Consumed: Benjamin Barber on Bill Moyers Journal

Bill Moyers recently sat down with author and political theorist Benjamin Barber to discuss his belief that American capitalism threatens to destroy American democracy.  Barber develops this thesis in his book CONSUMED: How Markets Corrupt Children, Infantilize Adults, and Swallow Citizens Whole.  The interview provides many launching points for constructive dialogue but, as a Christian, I am drawn to one in particular.

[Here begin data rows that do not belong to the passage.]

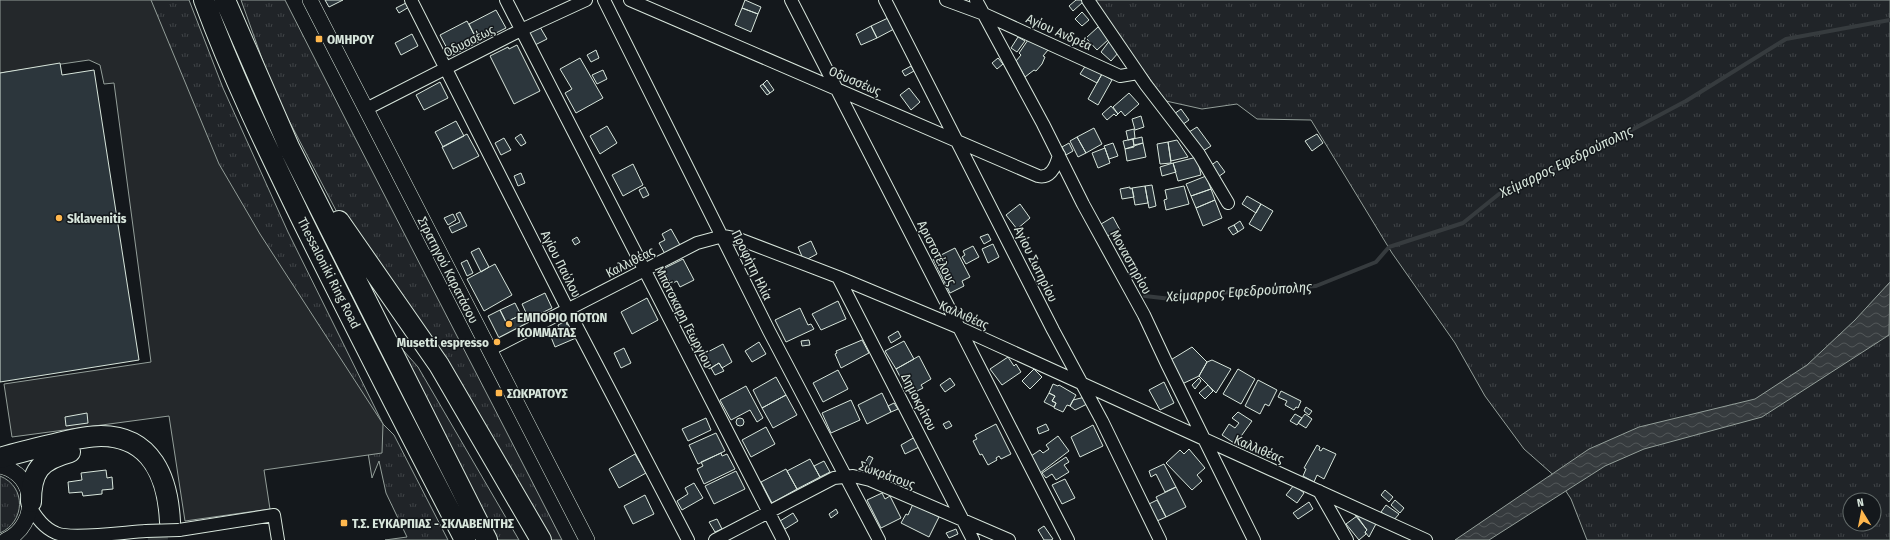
<svg xmlns="http://www.w3.org/2000/svg" width="1890" height="540" font-family="'Fira Sans Condensed',sans-serif">
<defs>
<pattern id="grass-tufts" width="24" height="20" patternUnits="userSpaceOnUse"><rect width="24" height="20" fill="#202428"/><path d="M3 7l-1-3M5 7V3M7 7l1-3M15 17l-1-3M17 17v-4M19 17l1-3" fill="none" stroke="#404447"/></pattern>
<pattern id="water-waves" width="16" height="10" patternUnits="userSpaceOnUse"><rect width="16" height="10" fill="#363b3e"/><path d="M0 5q4-4 8 0t8 0" fill="none" stroke="#525759"/></pattern>
</defs>
<rect width="100%" height="100%" fill="#14181c"/>
<path fill="url(#grass-tufts)" stroke="#939e99" fill-rule="evenodd" d="M132 0H189L223 88 288 232 383 424 394 435 448 540H385L407 537 386 493 379 461 372 478 362 415 275 275Z
M241 0H285C376 181 470 360 562 540H541L341 220 274 92Z
M1092 0H1890V540H1587L1571 499 1558 479 1524 449 1485 396 1455 343 1392 253 1311 120 1257 119 1237 104 1202 109 1166 101ZM1850 500H1874V524H1850Z
M388 333 418 367 519 540H498Z
M0 476C27 487 25 522 0 533Z"/>
<path fill="#24282b" stroke="#939e99" d="M0 0H151L219 164 260 234 383 424 382 453 264 470 270 509 185 521 169 416 12 437 4 384 151 362 114 83 104 84 100 65 89 60 0 73Z"/>
<path fill="url(#water-waves)" stroke="#939e99" d="M1890 282 1889 335 1762 417 1644 449 1605 466 1489 540H1455L1589 449 1639 427 1755 399 1807 365 1855 320Z"/>
<g fill="none" stroke-linecap="round" stroke-linejoin="round">
<path stroke="#363b3e" stroke-width="4" d="M1145 296 1171 299 1230 292 1316 286 1376 262 1389 247 1463 223 1499 194 1590 152 1686 101 1786 39 1890 20"/>
</g>
<path fill="#2c363c" stroke="#d8e6dc" d="M325 0H343L329 7Z
M745 0 761 7 758 14 742 8Z
M1076 0H1081L1083 2 1073 11 1069 6Z
M406 3 409 7 399 13 396 8Z
M742 8 758 14 751 32 735 25Z
M496 10 506 28 478 42 469 24Z
M1082 12 1089 20 1082 26 1075 19Z
M888 18 894 29 877 38 871 26Z
M467 21 478 42 451 56 440 35Z
M871 26 877 38 861 45 856 34Z
M540 27 547 39 535 45 528 32Z
M1098 27 1109 39 1097 50 1086 38Z
M1069 33 1074 38 1069 43 1064 38Z
M412 34 418 46 401 55 395 43Z
M1018 37 1025 41 1017 52 1011 48Z
M1028 40 1048 50 1043 56 1045 57 1042 64 1036 71 1034 70 1025 77 1016 61 1021 55 1019 53Z
M1110 40 1119 52 1111 61 1101 52Z
M517 45 540 91 514 104 490 56 508 47 509 49Z
M596 50 599 58 591 62 587 55Z
M580 58 603 98 576 113 565 93 572 89 560 69Z
M998 58 1003 64 997 69 992 63Z
M60 63 62 75 94 70 139 360 0 382V73Z
M1086 65 1102 74 1097 83 1080 74Z
M911 66 914 71 905 76 902 71Z
M603 70 607 79 597 84 592 75Z
M1102 74 1112 80 1098 105 1088 99Z
M767 80 774 90 770 93 763 84Z
M440 82 448 98 424 110 416 95Z
M763 84 770 93 767 95 760 86Z
M909 88 920 102 911 110 900 95Z
M1129 93 1139 104 1125 116 1121 111 1118 114 1113 107Z
M1111 106 1118 114 1116 116 1114 114 1107 120 1102 114Z
M1181 109 1189 120 1182 125 1174 114Z
M1141 116 1144 127 1135 130 1132 119Z
M456 121 464 136 443 147 435 132Z
M607 126 617 143 600 154 590 136Z
M1197 127 1211 146 1203 151 1189 132Z
M1094 128 1102 144 1086 153 1077 137Z
M1134 129 1135 138 1128 140 1126 131Z
M467 134 479 156 453 169 442 147Z
M521 134 526 143 521 146 515 138Z
M1317 134 1323 143 1312 151 1305 141Z
M1077 137 1086 153 1078 157 1070 141Z
M1142 137 1143 143 1134 145 1133 139Z
M504 138 511 150 501 155 495 143Z
M1133 139 1134 147 1125 149 1123 141Z
M1177 140 1188 157 1171 161 1168 142Z
M1168 142 1171 163 1160 164 1157 144Z
M1069 143 1073 151 1066 155 1062 147Z
M1113 143 1118 156 1109 159 1104 146Z
M1143 143 1146 157 1127 161 1125 149Z
M1105 148 1110 163 1098 168 1092 153Z
M1197 157 1201 175 1178 181 1173 163Z
M1217 161 1225 172 1218 177 1210 166Z
M1173 163 1176 172 1162 176 1160 167Z
M633 164 643 185 623 196 612 175Z
M521 173 525 183 518 186 514 176Z
M1206 176 1211 189 1191 196 1186 184Z
M1152 185 1156 206 1149 208 1145 186Z
M1145 186 1148 203 1135 205 1132 188Z
M1184 186 1189 204 1166 210 1164 200 1167 199 1165 190Z
M645 187 649 195 643 198 639 190Z
M1130 187V189L1132 188 1134 197 1122 199 1120 189Z
M1211 189 1215 200 1196 208 1191 196Z
M1247 196 1261 204 1256 213 1242 204Z
M1215 200 1222 218 1203 226 1196 208Z
M1020 204 1030 218 1017 229 1006 215Z
M1261 204 1273 211 1261 231 1249 224Z
M460 212 467 226 452 233 449 227 460 222 456 214Z
M453 214 456 220 448 225 444 218Z
M1113 217 1120 230 1107 236 1101 224Z
M1240 221 1244 228 1238 232 1234 225Z
M1234 225 1238 232 1233 235 1228 228Z
M671 229 680 245 665 254 659 243 665 240 662 234Z
M988 234 991 240 984 244 980 237Z
M577 237 580 242 575 245 572 240Z
M811 241 817 254 804 261 798 247Z
M993 244 999 257 988 263 982 249Z
M973 246 979 257 966 264 962 257 965 255 963 251Z
M479 248 489 267 481 272 471 252Z
M955 248 970 277 962 281 964 286 950 293 933 259Z
M683 259 694 280 680 287 677 281 671 284 663 269Z
M467 260 473 273 467 276 461 263Z
M495 264 512 295 484 311 467 279Z
M545 293 552 308 529 319 522 304Z
M647 298 658 320 632 334 621 312Z
M838 301 846 319 821 330 812 314Z
M515 303 521 315 506 322 500 310Z
M800 308 808 325 811 324 814 329 786 342 775 320Z
M500 310 506 322 521 315 526 325 499 338 488 316Z
M566 321 567 325 569 324 576 338 555 347 551 337 554 336 552 332 559 328 558 325Z
M898 331 901 337 891 343 888 337Z
M809 340 810 345 802 346 801 341Z
M862 340 869 353 841 368 835 354 837 353 836 351Z
M904 341 914 359 896 369 885 351Z
M759 342 766 354 752 362 745 351Z
M723 344 732 362 722 368 719 363 709 369 702 355Z
M1192 347 1207 362 1199 376 1182 384 1169 361Z
M624 348 631 363 621 368 614 353Z
M919 356 931 379 921 385 923 388 913 393 912 391 908 392 896 369Z
M1008 357 1014 366 1016 364 1021 372 1002 385 990 369Z
M1212 360 1231 369 1216 393 1199 376 1207 362Z
M719 363 724 371 715 375 711 368Z
M1034 369 1042 377 1030 389 1022 381Z
M1238 369 1255 379 1241 404 1223 394Z
M838 370 848 389 823 402 813 383Z
M776 377 786 395 762 408 753 390Z
M950 378 955 385 945 392 940 385Z
M1199 378 1201 381 1195 389 1192 385Z
M1258 380 1277 390 1269 406 1265 404 1260 414 1245 406Z
M1164 382 1174 403 1160 410 1149 390Z
M1053 384 1058 386 1059 385 1076 395 1070 406 1067 405 1063 412 1054 408 1056 403 1052 401 1055 396 1049 393Z
M1208 385 1213 391 1205 399 1199 393Z
M746 386 763 418 757 422 750 410 731 420 720 400Z
M1281 391 1301 401 1298 408 1296 407 1294 410 1285 405 1287 401 1278 397Z
M882 393 891 412 867 424 858 405Z
M1049 393 1055 396 1052 401 1056 403 1054 407 1044 402Z
M786 395 797 415 773 428 762 408Z
M1085 397 1087 404 1075 410 1070 406 1073 400Z
M851 400 860 420 831 433 822 413Z
M894 403 898 409 891 412 888 406Z
M1306 407 1312 411 1309 415 1304 411Z
M1238 412 1252 421 1239 439 1242 441 1237 445 1222 435 1229 424 1235 428 1239 423 1232 418Z
M87 413 88 423 66 426 65 417Z
M1295 414 1302 418 1297 425 1290 421Z
M1305 414 1312 419 1306 428 1298 423Z
M736 422a4 4 0 1 1 8 0a4 4 0 1 1-8 0Z
M706 418 711 430 688 441 682 429Z
M949 421 952 426 946 429 943 424Z
M996 424 1011 454 1001 459 999 456 996 458 997 460 988 465 982 454 980 455 973 441 977 439 975 435Z
M1046 424 1049 430 1039 434 1037 428Z
M1093 425 1103 446 1080 457 1071 437Z
M766 427 775 444 751 457 742 440Z
M716 433 725 451 698 464 689 445Z
M1058 436 1069 451 1040 473 1031 456 1040 450 1043 453 1049 449 1046 445Z
M915 437 919 447 905 454 901 445Z
M1317 445 1320 447 1319 450 1321 451 1323 448 1336 454 1324 479 1317 475 1314 482 1303 476 1306 469 1304 468Z
M1189 449 1205 468 1197 475 1202 481 1192 490 1166 463 1180 450 1184 454Z
M721 453 722 456 727 454 735 469 704 484 697 469 703 466 701 462Z
M635 454 646 473 619 488 609 469Z
M869 456 873 458 868 468 863 466Z
M1066 457 1069 462 1064 465 1069 472 1056 480 1052 474 1046 478 1042 473Z
M810 459 820 477 797 489 787 471Z
M824 461 830 472 820 477 814 466Z
M1164 464 1176 487 1165 492 1156 474 1151 477 1149 471Z
M786 469 797 489 772 503 761 482Z
M106 470 107 478 112 477 113 489 102 490V494L83 496 82 492 69 493 68 482 82 480 81 473Z
M736 471 745 489 714 504 705 486Z
M1065 479 1075 498 1062 504 1052 485Z
M694 483 703 498 682 510 677 501 688 494 685 488Z
M1294 485 1304 493 1297 503 1286 495Z
M1176 487 1186 507 1166 517 1156 497Z
M1385 490 1393 497 1389 502 1381 495Z
M882 493 885 499 890 496 901 518 881 528 867 500Z
M645 495 654 514 633 524 624 506Z
M1157 500 1166 517 1157 521 1149 504Z
M1395 500 1404 508 1400 513 1391 505Z
M1309 502 1313 509 1298 519 1293 513Z
M913 504 939 517 929 537 901 523 906 514 908 515Z
M1386 505 1399 514 1393 521 1381 512Z
M836 509 838 513 831 518 829 514Z
M793 513 798 521 785 529 780 521Z
M1359 513 1377 522 1369 537 1365 532 1367 530 1355 515Z
M1357 516 1367 530 1365 532 1366 534 1359 540 1346 524Z
M717 519 722 529 715 532 709 522Z
M1044 526 1053 539 1051 540H1044L1038 530Z
M956 529 958 534 949 538 946 533Z"/>
<g fill="none" stroke-linecap="round" stroke-linejoin="round">
<path stroke="#313739" stroke-width="20" stroke-dasharray="20 10" stroke-linecap="butt" d="M157 523 158 540"/>
<defs>
<path id="minor" d="M411 0 568 310 688 540
M506 0 783 540
M604 0 769 331 879 540
M630 0 1038 176C1051 179 1056 166 1059 155
M791 0 1068 540
M885 0 1053 330 1102 421 1160 540
M946 0 984 14 1120 76 1138 73
M976 0 1043 124 1083 204 1144 315 1167 364 1254 540
M1088 0 1146 85 1199 154 1228 203
M366 109 521 30 586 0
M838 277 973 540
M489 350 697 243 723 236 739 239 838 277 960 328 1426 540
M1319 491 1347 540
M30 507C37 518 44 528 56 533 71 540 126 532 146 531
M179 530 274 515 278 540
M715 540 834 478 853 476 870 480 1009 540"/>
<path id="tertiary" d="M310 0 587 540
M0 466C38 474 39 525 6 540"/>
<path id="trunk" d="M204 0C232 76 267 148 302 220 355 327 410 434 465 540
M225 0 289 147 487 540
M339 221 439 365 541 540
M0 458C16 453 33 449 50 445 67 441 84 436 101 436 152 436 168 479 170 522
M31 502C31 471 40 460 70 452"/>
</defs>
<use href="#minor" stroke="#d8e6dc" stroke-width="14"/>
<use href="#tertiary" stroke="#d8e6dc" stroke-width="16"/>
<use href="#trunk" stroke="#d8e6dc" stroke-width="22"/>
<use href="#minor" stroke="#14181c" stroke-width="12"/>
<use href="#tertiary" stroke="#14181c" stroke-width="15"/>
<use href="#trunk" stroke="#14181c" stroke-width="20"/>
<defs>
<path id="minor-bridge" d="M146 531 179 530"/>
</defs>
<use href="#minor-bridge" stroke="#d8e6dc" stroke-width="14" stroke-linecap="butt"/>
<use href="#minor-bridge" stroke="#14181c" stroke-width="12"/>
</g>
<g fill="#ffb74d" stroke="#14181c" stroke-width="1.5">
<rect x="315" y="35" width="8" height="8" rx="2"/>
<circle cx="59" cy="218" r="4"/>
<circle cx="509" cy="324" r="4"/>
<circle cx="497" cy="342" r="4"/>
<rect x="495" y="389" width="8" height="8" rx="2"/>
<rect x="340" y="519" width="8" height="8" rx="2"/>
</g>
<g text-anchor="middle" dominant-baseline="central" stroke-width="3" stroke-linejoin="round" paint-order="stroke">
<g font-size="13" fill="#d8e6dc" stroke="#14181c">
<text transform="translate(1059 32) rotate(24)">Αγίου Ανδρέα</text>
<text transform="translate(469 41) rotate(-27)">Οδυσσέως</text>
<text transform="translate(855 81) rotate(23)">Οδυσσέως</text>
<text transform="translate(937 253) rotate(63)">Αριστοτέλους</text>
<text transform="translate(630 262) rotate(-27)">Καλλιθέας</text>
<text transform="translate(1131 262) rotate(61)">Μοναστηρίου</text>
<text transform="translate(561 264) rotate(63)">Αγίου Παύλου</text>
<text transform="translate(1036 264) rotate(64)">Αγίου Σωτηρίου</text>
<text transform="translate(752 265) rotate(64)">Προφήτη Ηλία</text>
<text transform="translate(448 270) rotate(63)">Στρατηγού Καρατάσου</text>
<text transform="translate(329 273) rotate(63)">Thessaloniki Ring Road</text>
<text transform="translate(964 315) rotate(24)">Καλλιθέας</text>
<text transform="translate(684 317) rotate(63)">Μπότσκαρη Γεωργίου</text>
<text transform="translate(919 402) rotate(63)">Δημοκρίτου</text>
<text transform="translate(1259 449) rotate(23)">Καλλιθέας</text>
<text transform="translate(887 475) rotate(20)">Σωκράτους</text>
</g>
<g font-size="13" font-weight="bold" fill="#d8e6dc" stroke="#14181c" text-anchor="start">
<text x="327" y="39">ΟΜΗΡΟΥ</text>
<text x="67" y="218">Sklavenitis</text>
<text x="517" y="317">ΕΜΠΟΡΙΟ ΠΟΤΩΝ<tspan x="517" dy="15">ΚΟΜΜΑΤΑΣ</tspan></text>
<text x="489" y="342" text-anchor="end">Musetti espresso</text>
<text x="507" y="393">ΣΩΚΡΑΤΟΥΣ</text>
<text x="352" y="523">Τ.Σ. ΕΥΚΑΡΠΙΑΣ - ΣΚΛΑΒΕΝΙΤΗΣ</text>
</g>
<g font-size="14" font-style="italic" fill="#d8e6dc" stroke="#14181c">
<text transform="translate(1566 162) rotate(-26)">Χείμαρρος Εφεδρούπολης</text>
<text transform="translate(1239 292) rotate(-4)">Χείμαρρος Εφεδρούπολης</text>
</g>
</g>
<g transform="translate(1862 512) rotate(350)"><circle r="19" fill="#14181c" stroke="#626a69"/>
<path d="M0-3L7 15L0 10L-7 15Z" fill="#ffb74d"/>
<text y="-6" font-size="11" font-weight="bold" text-anchor="middle" fill="#d8e6dc">N</text>
</g>
</svg>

BENJAMIN BARBER:  . . . I was called on Black Friday by a lot of radio and TV stations.

BILL MOYERS: Black Friday, the day after Thanksgiving [when so many people go shopping].

BENJAMIN BARBER: “Tell us what's going on?  What’s wrong with American consumers?”  Which is kind of what you and I have been talking about.  But the trouble is we’re looking the wrong way.  It’s not what’s wrong with American consumers, it’s what’s wrong with American capitalism, American advertisers, American marketers?  We’re not asking for it.  It’s what I call push capitalism.  It’s supply side.  They’ve got to sell all this stuff, and they have to figure out how to get us to want it.  So they take adults and they infantilize them.  They dumb them down.  They get us to want things.

As a Christian, I agree that we ought to remain sensitively aware of the evil caused by social structures (economic, political, legal, etc.) as distinct from evil caused directly by individuals.  Ron Sider’s Rich Christians in an Age of Hunger was instrumental in leading me toward this conclusion.  But I believe also that we would err grievously if we were to disregard the evil within each of us, as we devote more attention to addressing structural evil.  To the extent Benjamin Barber urges us to ignore our own corrupt nature, I believe he leads us astray, away from a comprehensive answer to the social ills he describes.